Marion was quite sure of that. She smiled happily as she continued to dance with her so glamorous partner. When the set ended, she blushed happily as Claudia Jean kissed her on the cheek. Then she found herself dancing with Grady, Bertin’s partner, the Ambassador for Mizzone XIII.

Then, to her delight, Kristoph was there. He bowed to her and took her hand and they danced together until the ball was formally over. They stood proudly to hear the Gallifreyan Anthem followed by the Anthem of Minas Luimnea.

After that, there was a short formal farewell to the High Mage as he returned to his palace. Marion said less formal goodbyes to her own friends.

Finally, they were able to go to the private residence and retire to bed.

“You’re exhausted,” Kristoph said to her as she brushed out her hair at the dressing table. “Did you dance with everybody in the room?”

“Not quite,” she answered. “Just a few special people.” She told him about Bertin and Grady, and Claudia Jean, passing on the news of her likely relationship with Hillary.

“Glad to hear it,” Kristoph said. “I don’t care what they say, even Haolstromnians need companionship. Hillary has lived alone for some years, now. Time she had a lover for a bit.”

“I agree,” Marion replied. “Did you conclude your business with the High Mage?”

“Yes, I did,” Kristoph told her. “Come here.” She stood and joined him at the window. They looked at the ice mountains rising up higher than the towering buildings of the city. “Do you see that bright red star near that peak?” Marion looked at it. “Not a star, in fact, but a planet. Mbsa Luimne. A near neighbour. But not a friendly neighbour. There was a very real risk of war between the two worlds. But we managed to forge an agreement. The High Mage signed it. So did the Seriph of Mbsa Luimne.”

“So you were The Peacemaker, tonight,” Marion said, remembering the name he was known by in diplomatic circles. “I’m proud of you. Well done.”

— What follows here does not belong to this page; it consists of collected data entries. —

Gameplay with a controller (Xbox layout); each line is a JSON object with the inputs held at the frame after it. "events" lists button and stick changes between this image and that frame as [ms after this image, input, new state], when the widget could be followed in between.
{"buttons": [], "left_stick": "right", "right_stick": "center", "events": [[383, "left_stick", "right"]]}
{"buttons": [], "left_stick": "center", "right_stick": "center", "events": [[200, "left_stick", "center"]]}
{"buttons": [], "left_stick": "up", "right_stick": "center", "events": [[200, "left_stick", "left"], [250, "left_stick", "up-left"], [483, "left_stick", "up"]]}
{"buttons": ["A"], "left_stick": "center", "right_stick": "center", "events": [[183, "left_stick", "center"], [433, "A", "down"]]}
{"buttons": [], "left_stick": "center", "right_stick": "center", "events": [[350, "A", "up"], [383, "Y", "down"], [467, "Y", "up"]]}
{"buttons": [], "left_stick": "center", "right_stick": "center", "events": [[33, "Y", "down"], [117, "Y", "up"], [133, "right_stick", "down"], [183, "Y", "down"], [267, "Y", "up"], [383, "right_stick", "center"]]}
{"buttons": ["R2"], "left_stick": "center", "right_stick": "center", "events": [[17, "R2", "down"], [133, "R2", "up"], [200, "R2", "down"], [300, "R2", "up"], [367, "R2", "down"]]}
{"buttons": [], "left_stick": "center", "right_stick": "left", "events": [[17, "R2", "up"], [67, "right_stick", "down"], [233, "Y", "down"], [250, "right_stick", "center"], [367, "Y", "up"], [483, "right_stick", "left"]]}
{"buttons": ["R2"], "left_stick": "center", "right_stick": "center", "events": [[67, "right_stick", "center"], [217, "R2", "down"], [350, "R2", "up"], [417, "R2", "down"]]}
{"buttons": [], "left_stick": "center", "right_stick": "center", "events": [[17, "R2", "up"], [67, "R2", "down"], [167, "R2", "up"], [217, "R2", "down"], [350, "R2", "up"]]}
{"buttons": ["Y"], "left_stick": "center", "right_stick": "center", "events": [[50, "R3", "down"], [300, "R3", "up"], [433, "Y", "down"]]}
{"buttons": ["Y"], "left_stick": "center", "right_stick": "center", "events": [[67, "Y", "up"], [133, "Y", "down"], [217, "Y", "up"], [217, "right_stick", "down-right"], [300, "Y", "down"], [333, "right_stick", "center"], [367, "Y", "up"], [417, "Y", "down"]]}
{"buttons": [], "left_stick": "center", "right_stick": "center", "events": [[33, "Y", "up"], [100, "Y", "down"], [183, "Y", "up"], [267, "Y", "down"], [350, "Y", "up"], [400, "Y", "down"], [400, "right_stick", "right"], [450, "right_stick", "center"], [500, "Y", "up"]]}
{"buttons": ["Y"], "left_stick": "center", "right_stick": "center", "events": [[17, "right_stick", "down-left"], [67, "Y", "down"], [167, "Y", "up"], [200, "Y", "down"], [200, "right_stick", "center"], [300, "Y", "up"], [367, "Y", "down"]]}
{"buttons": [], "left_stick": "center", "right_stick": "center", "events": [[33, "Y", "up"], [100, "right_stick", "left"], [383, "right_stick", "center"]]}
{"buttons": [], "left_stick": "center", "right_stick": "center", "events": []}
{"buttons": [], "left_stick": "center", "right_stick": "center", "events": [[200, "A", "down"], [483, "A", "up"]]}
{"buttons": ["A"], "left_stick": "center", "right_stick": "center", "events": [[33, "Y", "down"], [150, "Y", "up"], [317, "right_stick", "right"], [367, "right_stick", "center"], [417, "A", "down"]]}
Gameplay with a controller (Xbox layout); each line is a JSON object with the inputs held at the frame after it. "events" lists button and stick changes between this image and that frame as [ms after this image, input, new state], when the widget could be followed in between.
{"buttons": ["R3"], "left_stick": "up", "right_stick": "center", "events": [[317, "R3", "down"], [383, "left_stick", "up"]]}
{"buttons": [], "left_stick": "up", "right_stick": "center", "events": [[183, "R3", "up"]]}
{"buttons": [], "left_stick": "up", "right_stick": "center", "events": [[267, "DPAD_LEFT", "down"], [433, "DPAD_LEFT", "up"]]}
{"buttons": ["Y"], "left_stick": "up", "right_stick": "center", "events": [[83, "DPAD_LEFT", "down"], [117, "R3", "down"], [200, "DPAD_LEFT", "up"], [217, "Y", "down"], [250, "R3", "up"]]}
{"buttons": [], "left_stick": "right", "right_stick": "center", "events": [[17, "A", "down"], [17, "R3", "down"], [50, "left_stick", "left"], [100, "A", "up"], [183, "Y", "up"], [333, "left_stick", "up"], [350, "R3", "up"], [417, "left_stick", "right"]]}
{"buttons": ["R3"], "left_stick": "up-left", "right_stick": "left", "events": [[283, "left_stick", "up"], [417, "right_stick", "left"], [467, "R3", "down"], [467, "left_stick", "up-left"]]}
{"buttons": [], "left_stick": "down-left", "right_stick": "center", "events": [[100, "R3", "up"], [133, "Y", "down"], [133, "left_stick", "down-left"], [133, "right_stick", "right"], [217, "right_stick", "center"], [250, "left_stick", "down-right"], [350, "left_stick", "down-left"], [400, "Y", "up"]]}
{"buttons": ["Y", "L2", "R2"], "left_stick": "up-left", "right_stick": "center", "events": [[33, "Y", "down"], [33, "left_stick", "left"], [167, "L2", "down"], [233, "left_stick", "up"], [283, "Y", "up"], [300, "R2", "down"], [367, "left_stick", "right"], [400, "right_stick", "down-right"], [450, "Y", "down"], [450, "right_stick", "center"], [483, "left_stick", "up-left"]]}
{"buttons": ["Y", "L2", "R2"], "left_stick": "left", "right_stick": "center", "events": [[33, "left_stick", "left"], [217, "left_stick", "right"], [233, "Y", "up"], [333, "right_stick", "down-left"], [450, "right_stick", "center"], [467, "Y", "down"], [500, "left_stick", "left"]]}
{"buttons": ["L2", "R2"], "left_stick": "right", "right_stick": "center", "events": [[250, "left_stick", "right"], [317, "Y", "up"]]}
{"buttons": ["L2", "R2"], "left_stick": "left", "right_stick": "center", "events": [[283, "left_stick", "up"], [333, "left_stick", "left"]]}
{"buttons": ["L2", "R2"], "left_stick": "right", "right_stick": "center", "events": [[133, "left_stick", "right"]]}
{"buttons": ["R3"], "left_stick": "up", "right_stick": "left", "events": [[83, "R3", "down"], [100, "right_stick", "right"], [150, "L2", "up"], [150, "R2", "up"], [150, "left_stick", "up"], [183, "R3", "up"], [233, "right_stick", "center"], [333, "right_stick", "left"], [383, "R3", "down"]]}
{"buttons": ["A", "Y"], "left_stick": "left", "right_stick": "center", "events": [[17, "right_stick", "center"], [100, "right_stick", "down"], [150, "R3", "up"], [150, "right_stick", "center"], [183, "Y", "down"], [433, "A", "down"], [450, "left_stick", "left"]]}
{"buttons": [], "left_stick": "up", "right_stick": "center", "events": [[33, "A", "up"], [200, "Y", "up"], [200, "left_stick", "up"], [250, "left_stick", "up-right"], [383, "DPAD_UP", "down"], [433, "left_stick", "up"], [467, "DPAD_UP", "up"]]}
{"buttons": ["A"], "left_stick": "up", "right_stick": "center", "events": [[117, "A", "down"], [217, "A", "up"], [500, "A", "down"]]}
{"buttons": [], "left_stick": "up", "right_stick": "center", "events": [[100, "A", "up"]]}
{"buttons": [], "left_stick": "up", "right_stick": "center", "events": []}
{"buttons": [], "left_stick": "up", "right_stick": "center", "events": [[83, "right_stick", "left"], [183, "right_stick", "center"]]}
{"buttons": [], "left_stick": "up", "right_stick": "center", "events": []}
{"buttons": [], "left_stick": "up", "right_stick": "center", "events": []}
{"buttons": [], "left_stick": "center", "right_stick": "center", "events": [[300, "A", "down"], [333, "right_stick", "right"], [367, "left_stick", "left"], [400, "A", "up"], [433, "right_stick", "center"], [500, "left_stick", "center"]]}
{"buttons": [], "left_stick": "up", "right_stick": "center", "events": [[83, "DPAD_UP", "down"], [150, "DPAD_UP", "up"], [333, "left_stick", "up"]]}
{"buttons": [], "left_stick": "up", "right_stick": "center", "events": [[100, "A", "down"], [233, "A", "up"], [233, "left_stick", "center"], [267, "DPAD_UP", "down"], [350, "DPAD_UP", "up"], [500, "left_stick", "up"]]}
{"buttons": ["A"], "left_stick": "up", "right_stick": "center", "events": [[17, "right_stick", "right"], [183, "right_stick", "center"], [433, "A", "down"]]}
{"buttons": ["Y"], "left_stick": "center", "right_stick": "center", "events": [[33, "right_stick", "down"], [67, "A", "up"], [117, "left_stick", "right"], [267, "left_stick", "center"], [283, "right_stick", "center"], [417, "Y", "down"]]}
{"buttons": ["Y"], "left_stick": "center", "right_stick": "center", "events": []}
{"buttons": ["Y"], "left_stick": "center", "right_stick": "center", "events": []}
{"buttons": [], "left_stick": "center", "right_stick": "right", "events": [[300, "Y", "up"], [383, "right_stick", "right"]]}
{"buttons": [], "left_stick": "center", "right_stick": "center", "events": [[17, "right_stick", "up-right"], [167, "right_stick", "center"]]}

“I was asked by the President to try to avoid a war that would damage one of our allies. I have done my duty. But, yes. I think there is room for pride, here.”

He held her tightly for a while and they looked up at the formerly hostile world. Then Kristoph took his wife’s hand and brought her to bed. She sank into his arms happily, the music of the ballroom still dancing around her head.

“You know,” Kristoph said as he hummed the tune she was thinking of. “In some parts of the galaxy dancing is a metaphor for another activity entirely that goes on between two people.”

“What activity?” Marion asked before she realised what he meant. “Oh… then… I really did save the last dance for you. And I always will.”

“So will I,” Kristoph promised.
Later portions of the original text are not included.